Sunday, May 19, 2013

Flagship of All Relationships

A wedding is, among other things, the culmination of a waiting for a marriage relationship with someone. On it rides the hopes of all things good, good things that come from a marriage.

Our marriages are but a fore-shadowing of the ultimate relationship we will have with God in His fully manifest kingdom. In some ways, a wedding signals our desire for this ultimate relationship. It indicates our aspiration to commit ourselves to the things that make that possible (faith).

Weddings can remind us of that commitment, of that desire...even in painful ways...for what we ultimately hope for, whether we experience it now or not. We should continue to hope for such things, to have faith for such things, to love for such things.

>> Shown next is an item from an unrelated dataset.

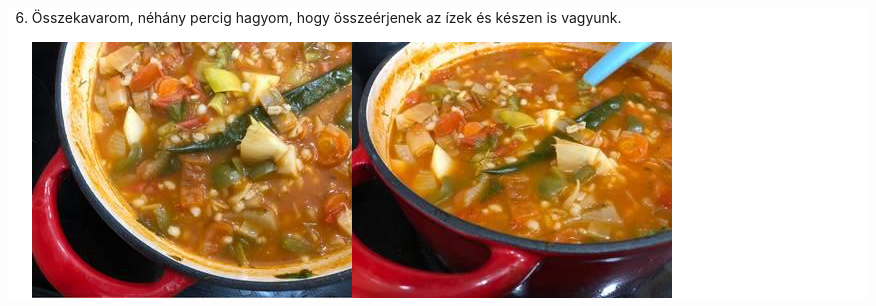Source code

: 6. Összekavarom, néhány percig hagyom, hogy összeérjenek az ízek és készen is vagyunk.
 
    <p><img width="320" height="256" align="left" src="/img/full/20825b8ba2452d4e04234950590eef1c554efda0.jpg"/></p><p><img width="320" height="256" align="left" src="/img/full/3c8f94e3bdf43875604dc9284c1db23c60fcd80f.jpg"/></p><div style="clear: both"/>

For marriage inevitably becomes the flagship of all other relationships.  One's own home is the place where love must first be practiced before it can truly be practiced anywhere else.  No one likes to be out of joint with a good friend or with in-laws or with an employer, but such problem at least can be tolerated. Yet any little thing that comes between a man and his wife is capable of wrenching them apart inside, and if that is not the case, then it can only be due to the growth of a callousness in them that cannot help carrying over into all their other relationships.  A husband and wife are "one flesh," and to be alienated from one another is equivalent to being alienated from their own bodies.  How can a man who harbors bitterness towards himself be anything but bitter toward the rest of the world? "He who loves his wife loves himself," says Paul (Ephesians 5:28).